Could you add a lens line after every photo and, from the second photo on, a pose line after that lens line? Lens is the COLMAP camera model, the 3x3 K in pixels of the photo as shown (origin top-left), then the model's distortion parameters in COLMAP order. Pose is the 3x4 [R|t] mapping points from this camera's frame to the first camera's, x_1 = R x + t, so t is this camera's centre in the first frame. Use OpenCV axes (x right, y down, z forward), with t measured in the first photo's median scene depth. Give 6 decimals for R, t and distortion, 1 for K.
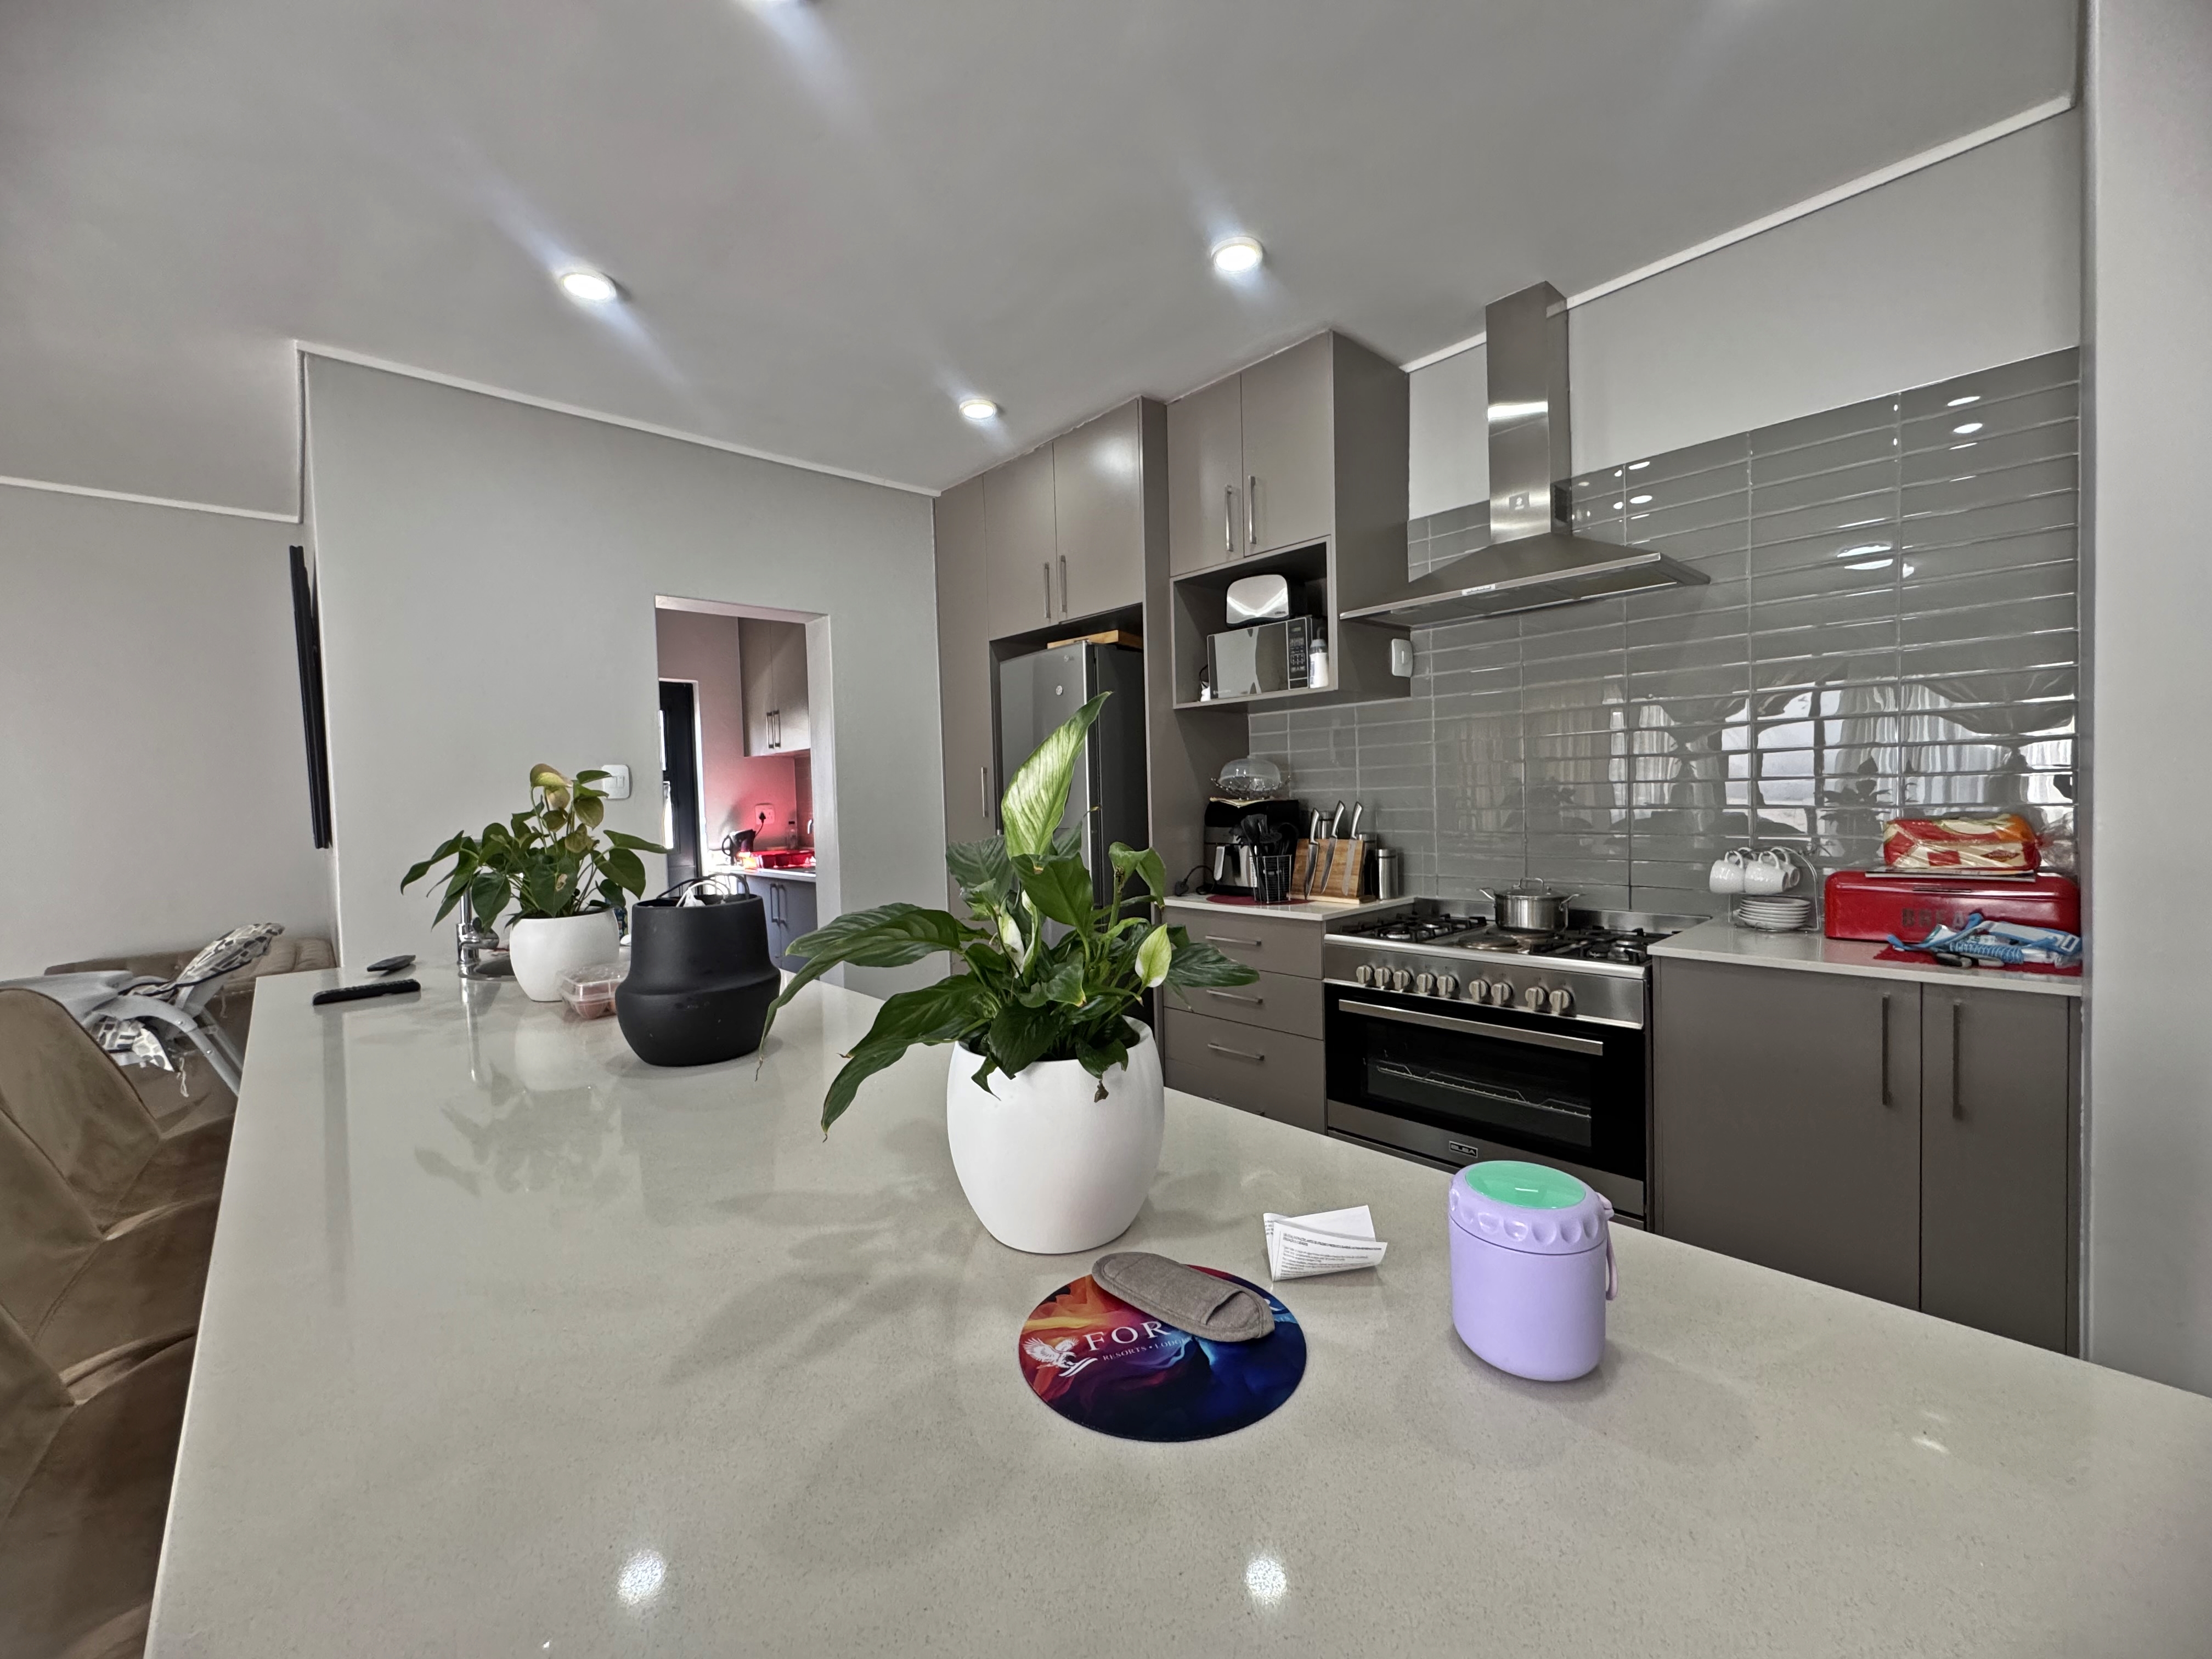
lens RADIAL K [[882.7, 0, 1102.3], [0, 882.7, 835.2], [0, 0, 1]] dist [-0.002328, 0.000253]
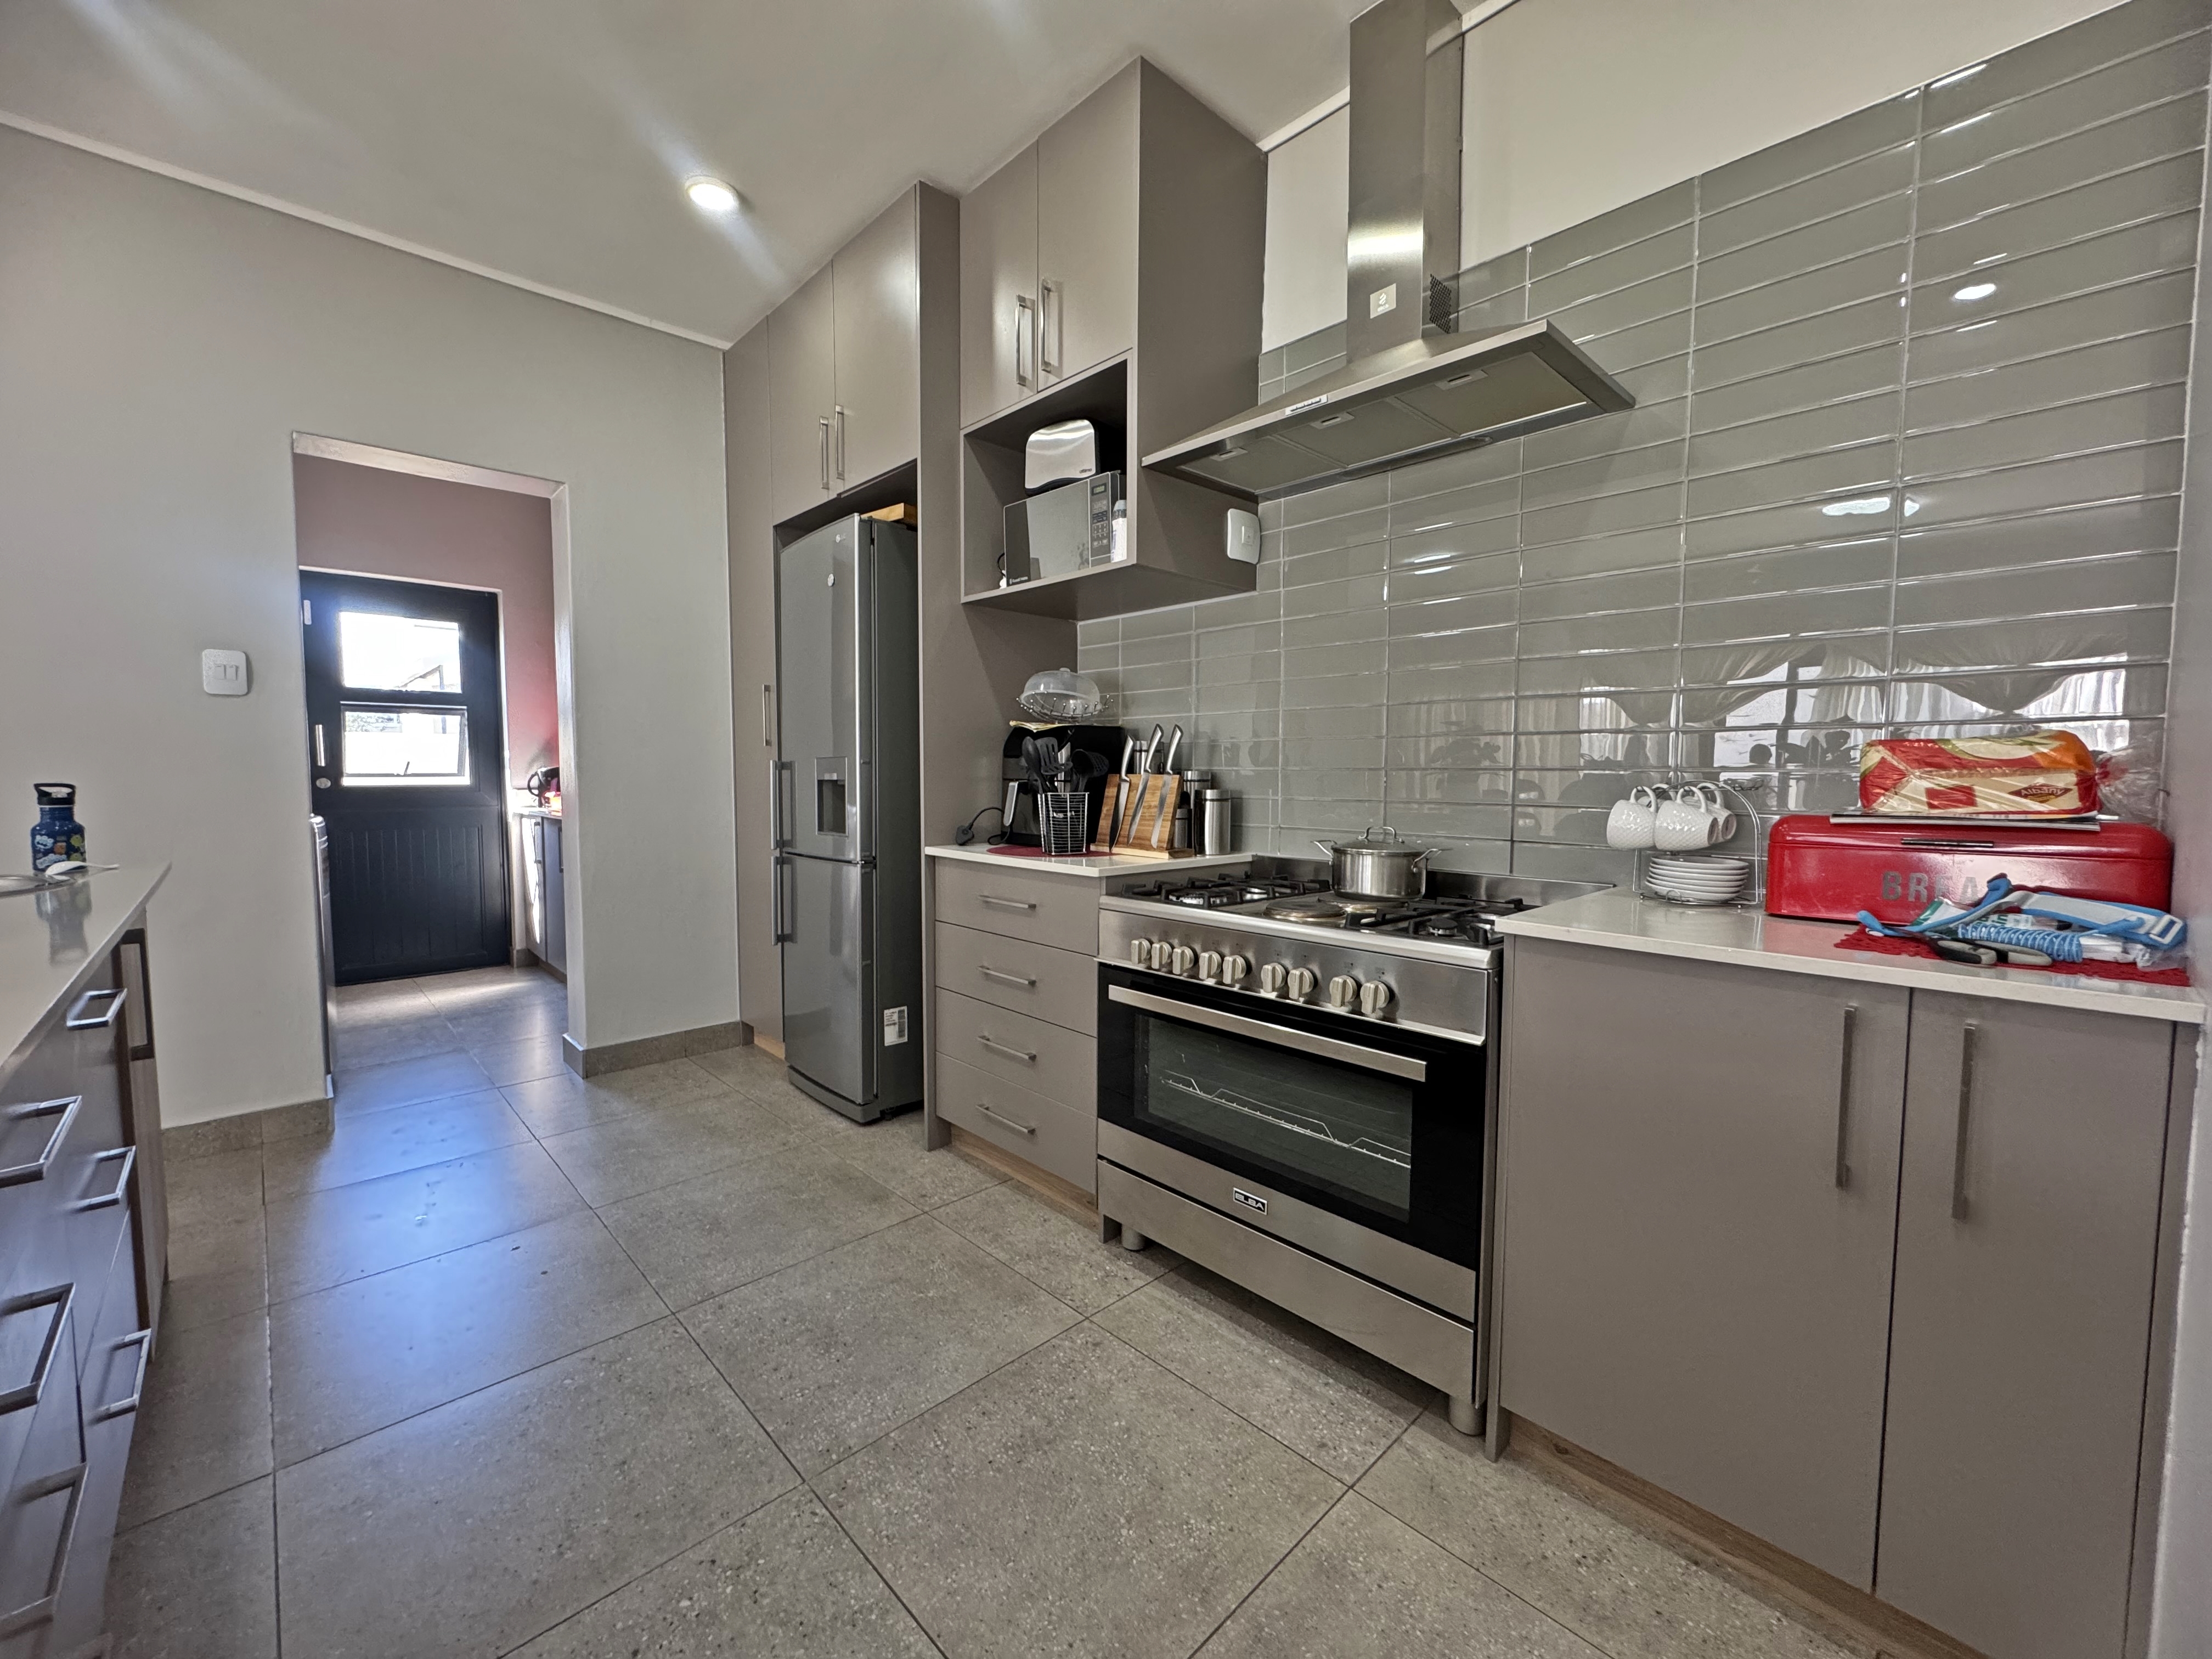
lens RADIAL K [[882.7, 0, 1099.7], [0, 882.7, 834.9], [0, 0, 1]] dist [-0.002328, 0.000253]
pose [[0.999399, 0.030128, 0.017165, 0.213850], [-0.030617, 0.999111, 0.028964, 0.036630], [-0.016277, -0.029472, 0.999433, 0.242094]]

§ The problem
Set down every line of the listing above word for word, leaving out the pictures.

§ Reply
Could you add a lens line after every photo and, from the second photo on, a pose line after that lens line? Lens is the COLMAP camera model, the 3x3 K in pixels of the photo as shown (origin top-left), then the model's distortion parameters in COLMAP order. Pose is the 3x4 [R|t] mapping points from this camera's frame to the first camera's, x_1 = R x + t, so t is this camera's centre in the first frame. Use OpenCV axes (x right, y down, z forward), with t measured in the first photo's median scene depth. Give 6 decimals for R, t and distortion, 1 for K.
lens RADIAL K [[882.7, 0, 1102.3], [0, 882.7, 835.2], [0, 0, 1]] dist [-0.002328, 0.000253]
lens RADIAL K [[882.7, 0, 1099.7], [0, 882.7, 834.9], [0, 0, 1]] dist [-0.002328, 0.000253]
pose [[0.999399, 0.030128, 0.017165, 0.213850], [-0.030617, 0.999111, 0.028964, 0.036630], [-0.016277, -0.029472, 0.999433, 0.242094]]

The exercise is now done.